▶ [WHAT TO WORK ON]:
[1] In the post about Apple as a third search player, what format did Mahalo pivot to for selling its content?
[2] Pick up the post about Apple as a third search player after its last sentence and keep writing.

▶ [TEXT EXCERPT]:

+ + + +

As I shared recently in my post disspelling the myth of 3 query types, Mahalo recently pivoted to sell its content in the form of iPhone/iPad apps. They’ve gone from SEO spammers to App Store quality producers.
Why does this matter?
It matters because it shows a TECTONIC shift in the search engine landscape. It’s not Google vs Bing. There’s a third player that Comscore et al are not measuring in their “search share” reports: Apple.
Who does this affect?
First, it affects book publishers and information marketers of all stripes. As Barry showed with Rustybrick’s market-leading iPhone Siddur (Jewish prayer book), content consumption is shifting not just from print books to ebooks, but to digital formats more generally, including apps.
This is also emblematic of a situation that Google CEO Eric Schmidt acknowledged (albeit with some tongue-in-cheek) when he referred to Amazon and eBay as competitors, because they aren’t just destinations, but also starting points for ecommerce search.

+ + + +

Stored dataset items:
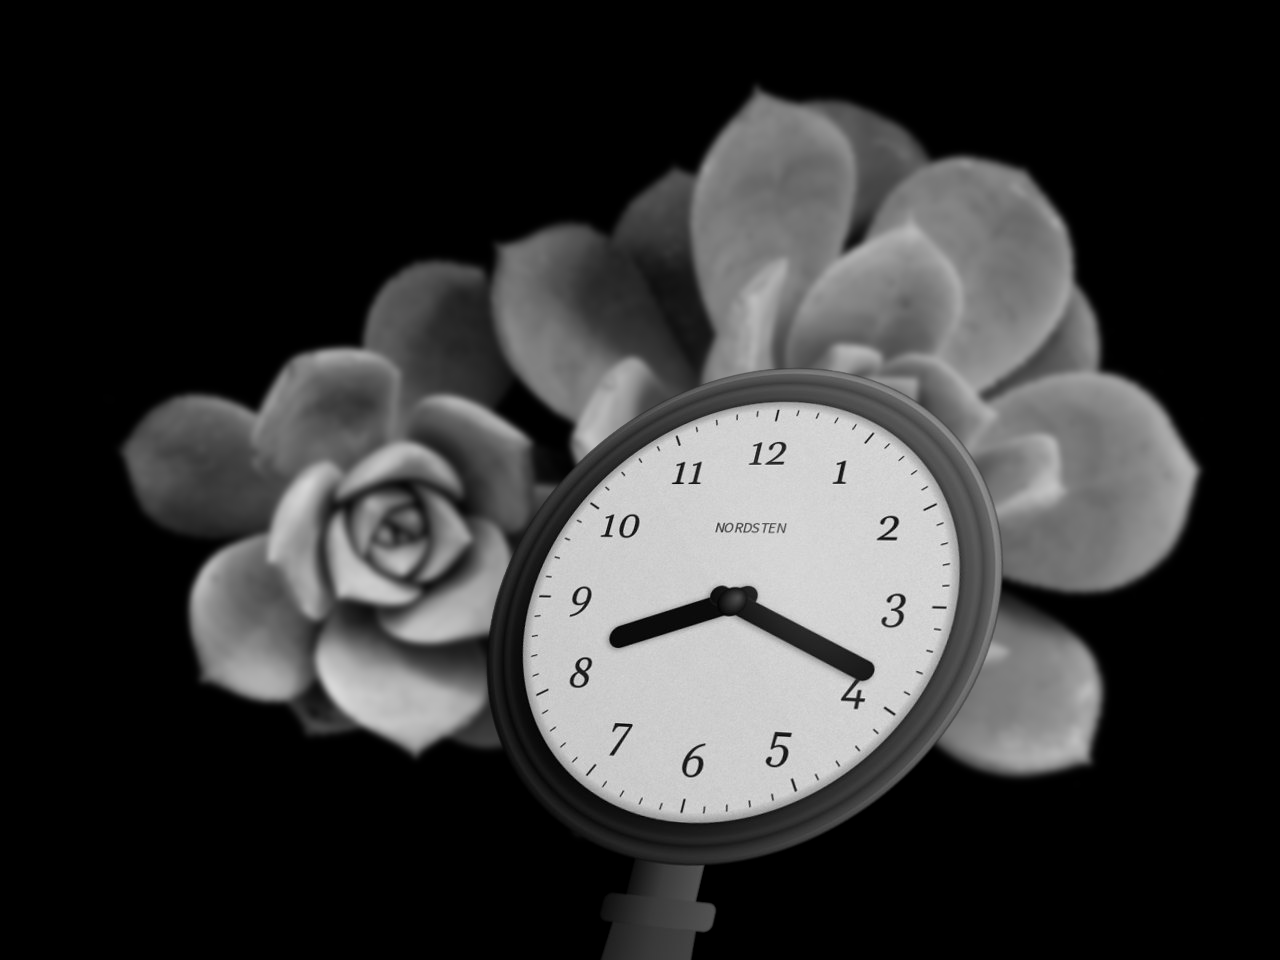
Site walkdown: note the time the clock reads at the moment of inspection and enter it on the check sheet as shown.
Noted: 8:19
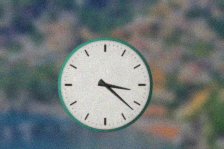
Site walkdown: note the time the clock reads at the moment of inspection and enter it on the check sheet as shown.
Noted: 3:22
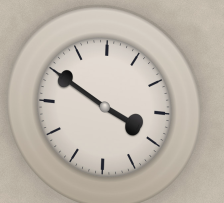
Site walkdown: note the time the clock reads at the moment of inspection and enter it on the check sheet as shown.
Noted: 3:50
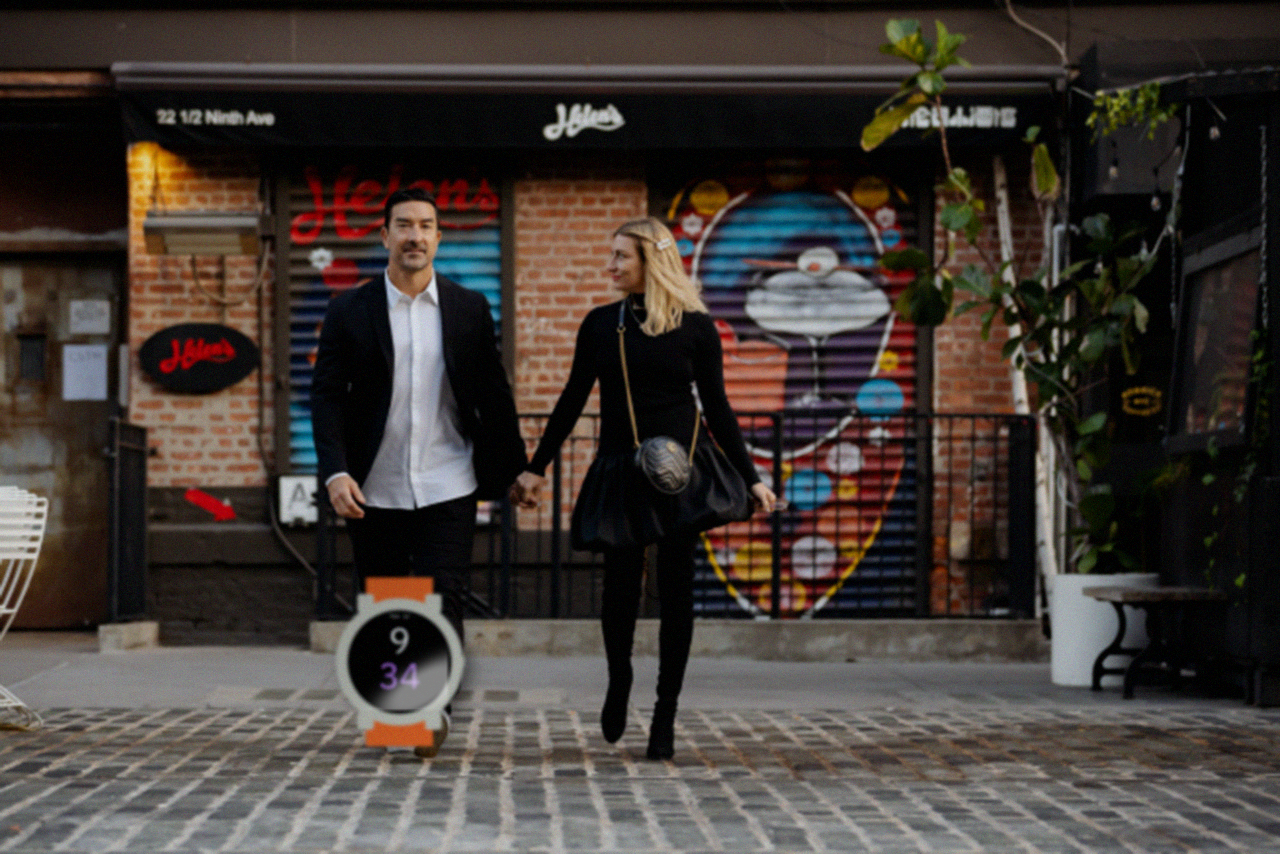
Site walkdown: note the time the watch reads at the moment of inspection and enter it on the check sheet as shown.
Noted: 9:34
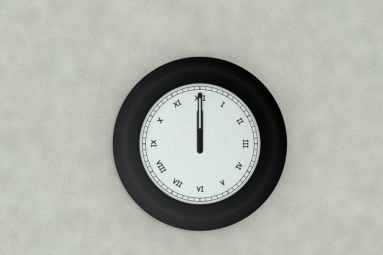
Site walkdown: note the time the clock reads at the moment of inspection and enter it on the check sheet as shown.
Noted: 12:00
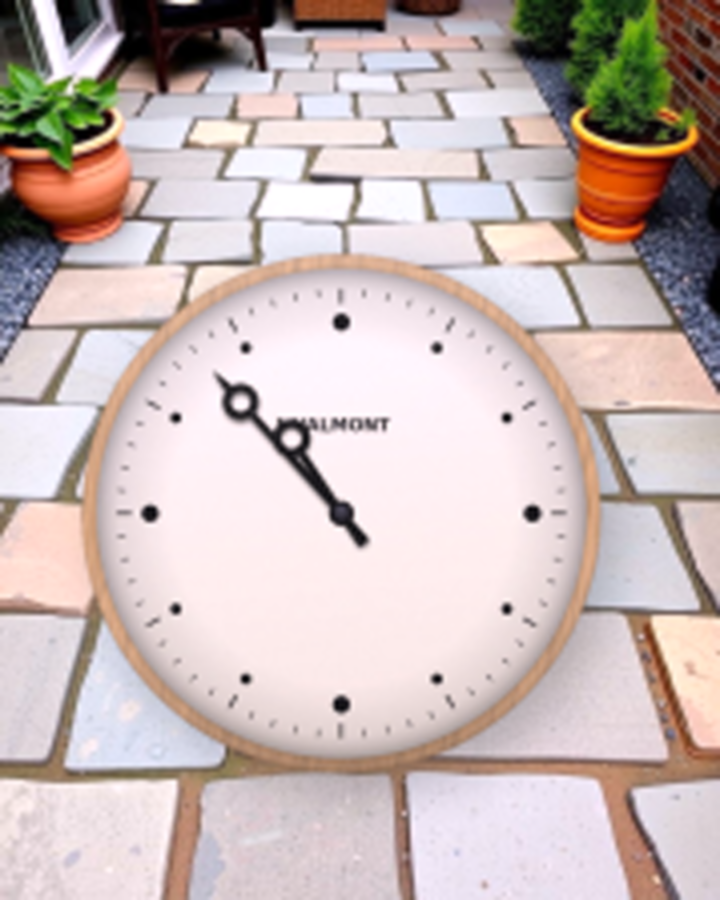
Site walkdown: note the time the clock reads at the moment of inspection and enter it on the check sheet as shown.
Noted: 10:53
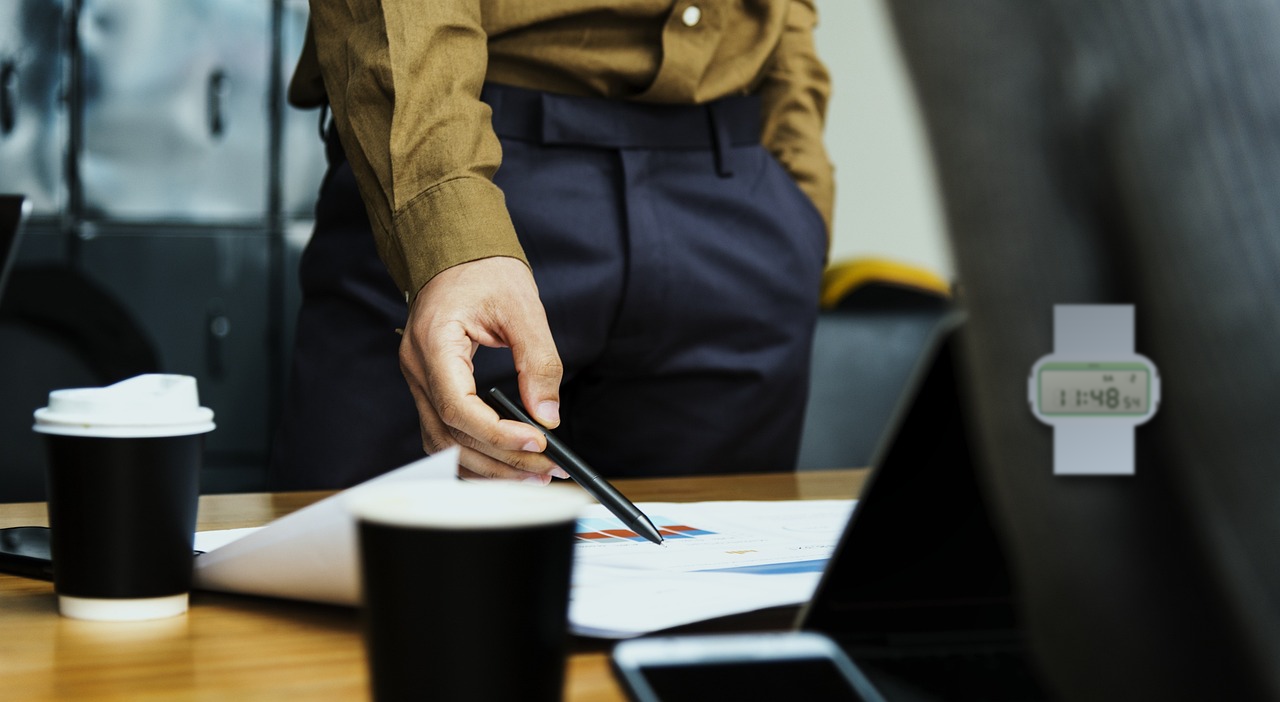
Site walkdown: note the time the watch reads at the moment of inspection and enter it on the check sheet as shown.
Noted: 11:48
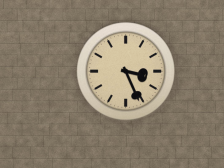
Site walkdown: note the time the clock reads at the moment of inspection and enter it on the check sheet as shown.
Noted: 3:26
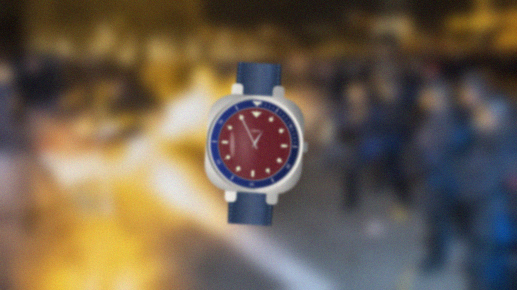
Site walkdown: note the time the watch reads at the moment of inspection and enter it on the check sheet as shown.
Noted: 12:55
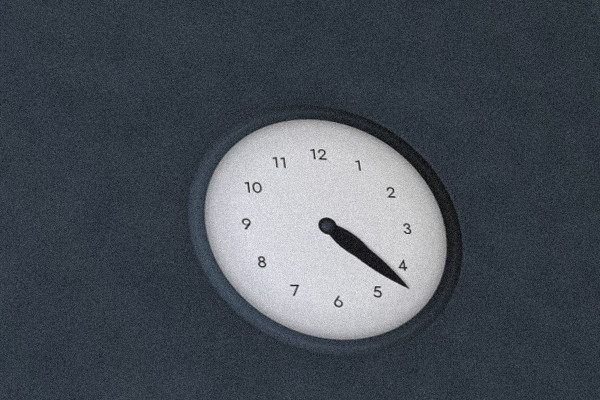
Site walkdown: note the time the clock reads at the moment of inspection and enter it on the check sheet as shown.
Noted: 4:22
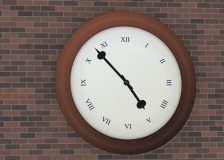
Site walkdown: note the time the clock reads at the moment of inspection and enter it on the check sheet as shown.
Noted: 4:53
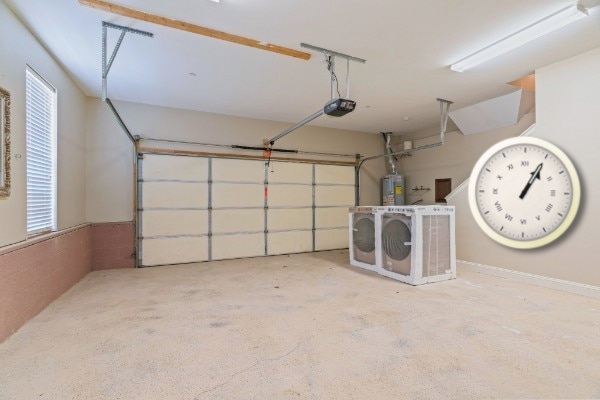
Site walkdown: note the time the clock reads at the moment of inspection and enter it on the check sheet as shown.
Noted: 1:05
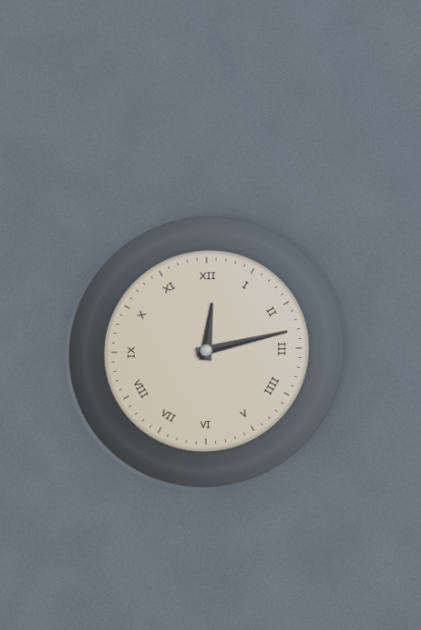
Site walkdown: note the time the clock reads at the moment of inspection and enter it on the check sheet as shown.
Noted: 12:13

+ + + +

▶ [RESPONSES TO THE EXERCISE]:
[1] Mahalo now sells its content as iPhone/iPad apps.

[2]
And it’s not just publishing – this phenomenon of niche search engine-driven markets is exploding across the web:
Etsy is a marketplace for handcrafted items like jewelry.
Fiverr is the world’s first marketplace for gigs in increments of $5. (I recently bought my Facebook landing page from them, but heard that the SEO services may as well be negative SEO services, from someone who bought a gig…)
AirBNB is a marketplace for spare rooms to rent worldwide.
Cafepress is a marketplace for private-branded “merch” aka all the souvenir junk you could want and then some (t-shirts, mugs etc).
Soundclick is mostly a marketplace for instrumentals, in genres like hiphop, salsa, cinema scores etc.
You can find loads of other marketplaces like Sears’ marketplace, to niche sites specialized in antiques, collectibles and guns.
Panda or Penguin got you down? Forget it – Google and Bing are only two of many.
What’s the next step?
1. Realize that ecommerce SEO is a non-profit activity and the implications of that.
3. Personalize SEO landing pages with BT Buckets, as shared in my interview with Phillip Klien.
4. Test out Amazon’s inhouse ads.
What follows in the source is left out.